Picture, if you will, Mayor London Breed one day emerging from San Francisco City Hall to set fire to half a million dollars' worth of narcotics piled inside a massive cage constructed out of drug paraphernalia. And imagine if the main thing in that burning structure was opium, which gets you high if you set it on fire and inhale the smoke it produces.
In 1914, this is exactly what San Francisco's mayor James Rolph did, in front of a gathered crowd of 5,000 people.
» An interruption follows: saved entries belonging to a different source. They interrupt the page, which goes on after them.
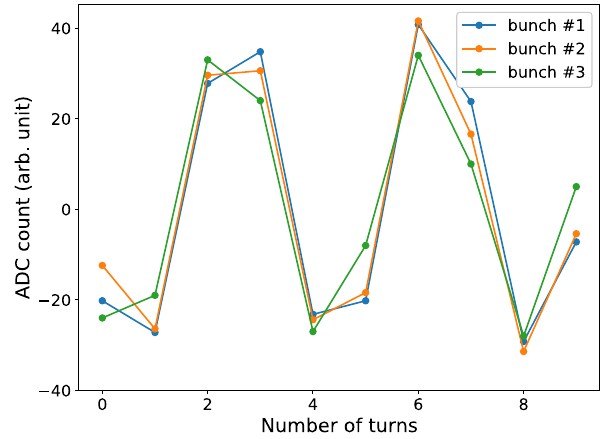
FIG. 3. In-phase excitation of the DBT through resonance driving. Here the vertical ADC counts of three out of ten bunches are shown. The signals are measured by the dedicated BPM used as the BBFB ’ s pickup, and its digitizer can distinguish different bunches in the train.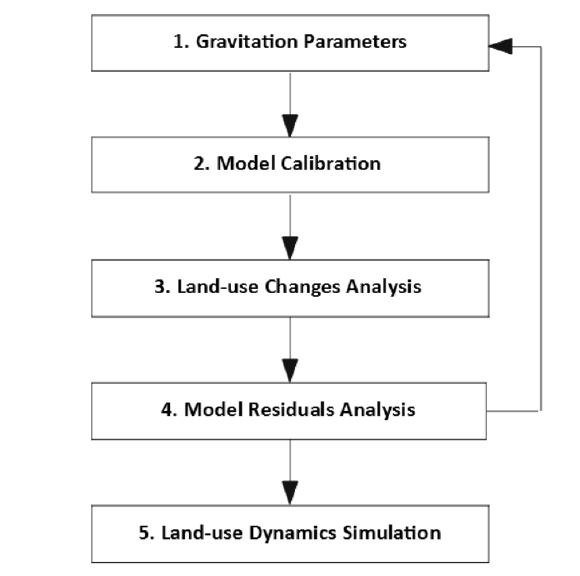
Figure 5. Proposed methodology to analyze land-use dynamics using spatial interaction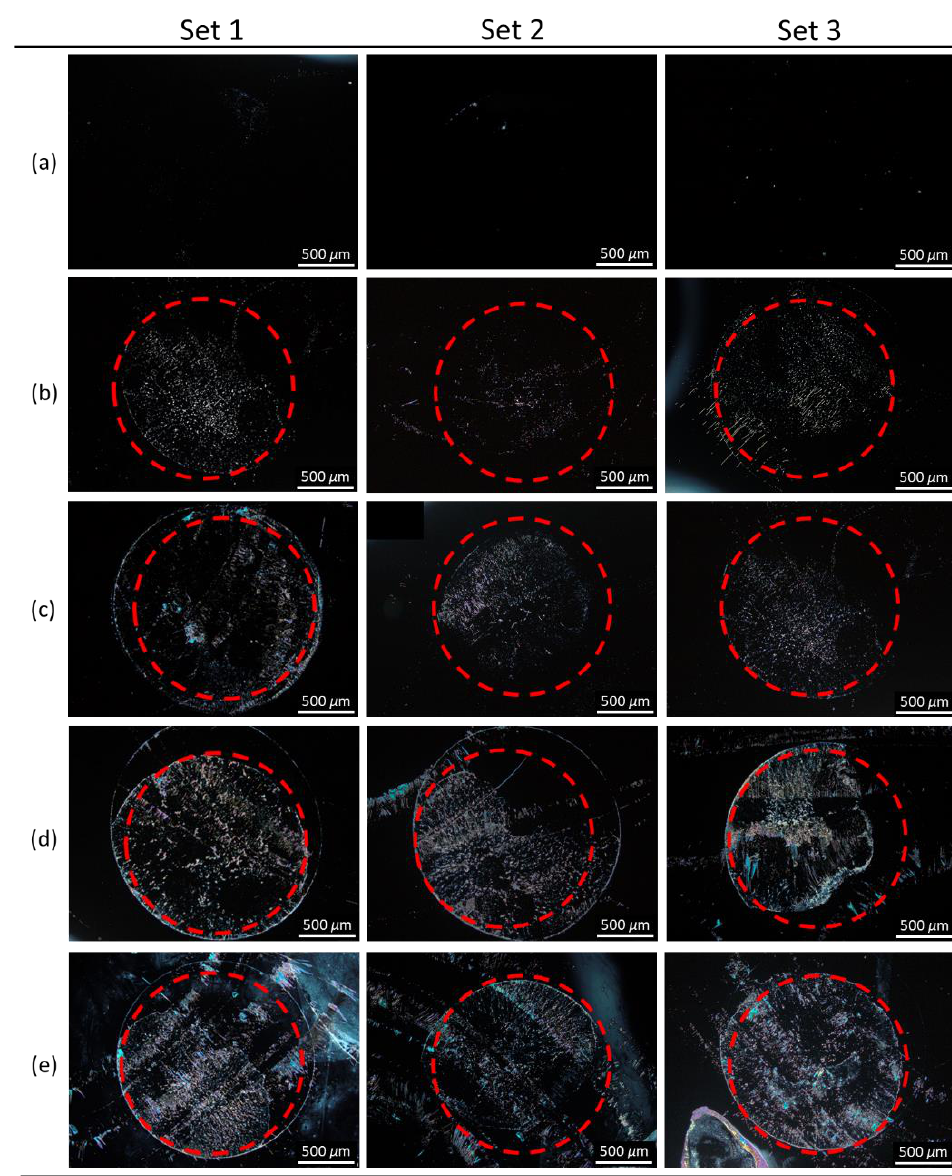
Figure 9. Polarized optical textures of spin-coated HDN films in the presence of the CA125 protein. The nematic LC HDN was spin-coated on DMOAP-coated substrates immobilized with 10 − 8 g/mL anti-CA125 antibody and reacted with CA125 at concentrations of ( a ) 10 − 9 , ( b ) 10 − 8 , ( c ) 10 − 7 , ( d ) 10 − 6 , and ( e ) 10 − 5 g/mL. Each red dashed circle represents the area within which the anti-CA125 antibody was immobilized. Sets 1 – 3 represent results of three independent experiments. Scale bar, 500 μ m.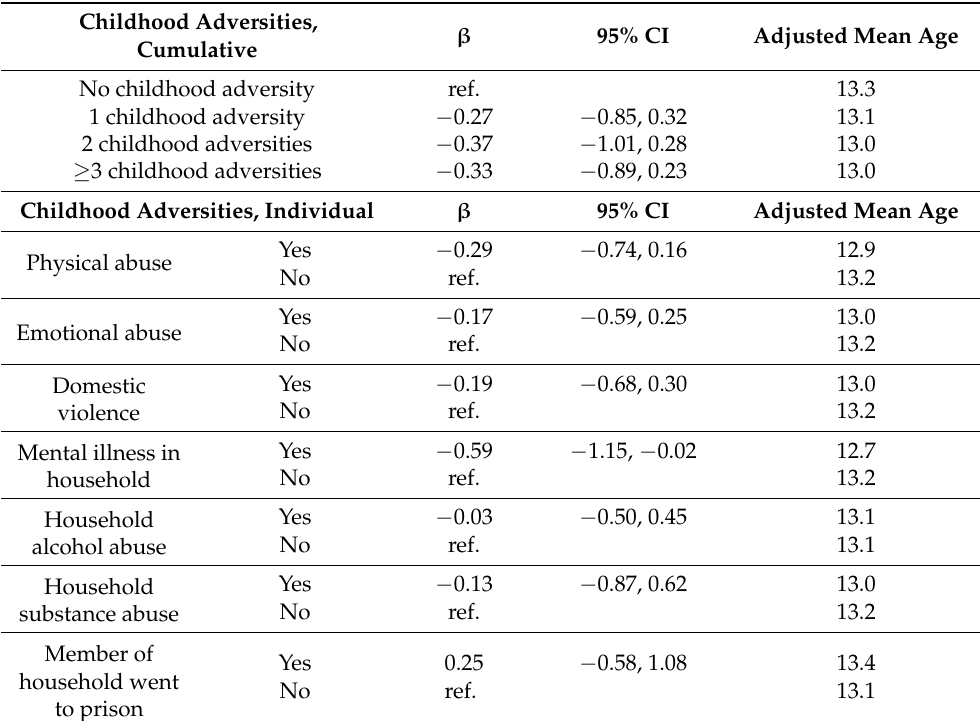
Table 2. Multivariable associations between indicators of childhood adversities and age at menar- che (years).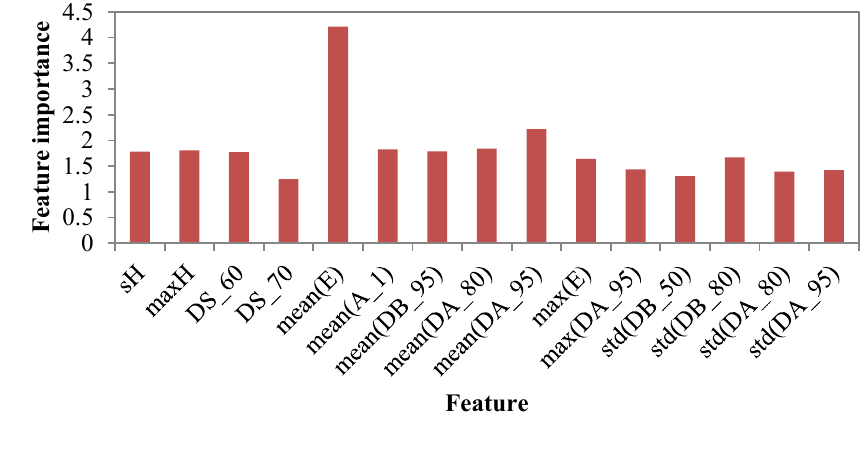
Figure 8. Feature importance for 15 most significant features selected from both DSC and FWF features; the greater the value, the more important the feature.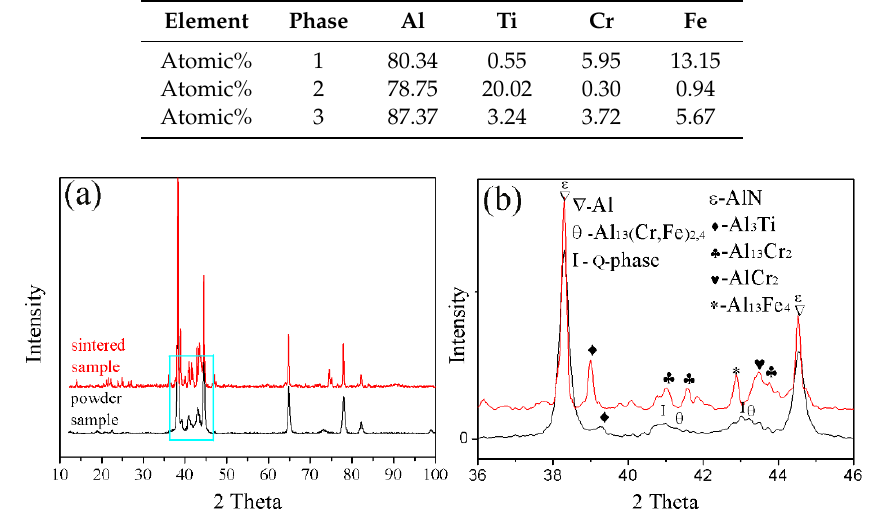
Figure 5. XRD pattern of the powder and sintered samples: ( a ) full scan from 10 to 90 °. ( b ) enlargement of the 36 to 46° section.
Rolph's stated goal was to send a very public message to local drug smugglers and dealers. (That message, to be clear, was supposed to be about zero tolerance, not the dangers of secondhand smoke.)
According to an article from the March 1914 issue of Technical World Magazine, "All the condemned articles were piled upon the stone ruins of the old City Hall. With the tins of drugs were mixed excelsior and other highly inflammable material, while the pipes were hung side by side on scaffolding erected for the purpose." The photo accompanying the story called the resulting bonfire "The Funeral Pyre of Dreams."
This drug blaze was the result of an 18-month crackdown by California's State Board of Pharmacy. During that time, 1,200 people were successfully prosecuted on narcotics-related charges, a multitude of pipes and syringes were seized, and $20,000 (in 1914 money) of opium, morphine and cocaine (around "10,000 packages") was confiscated.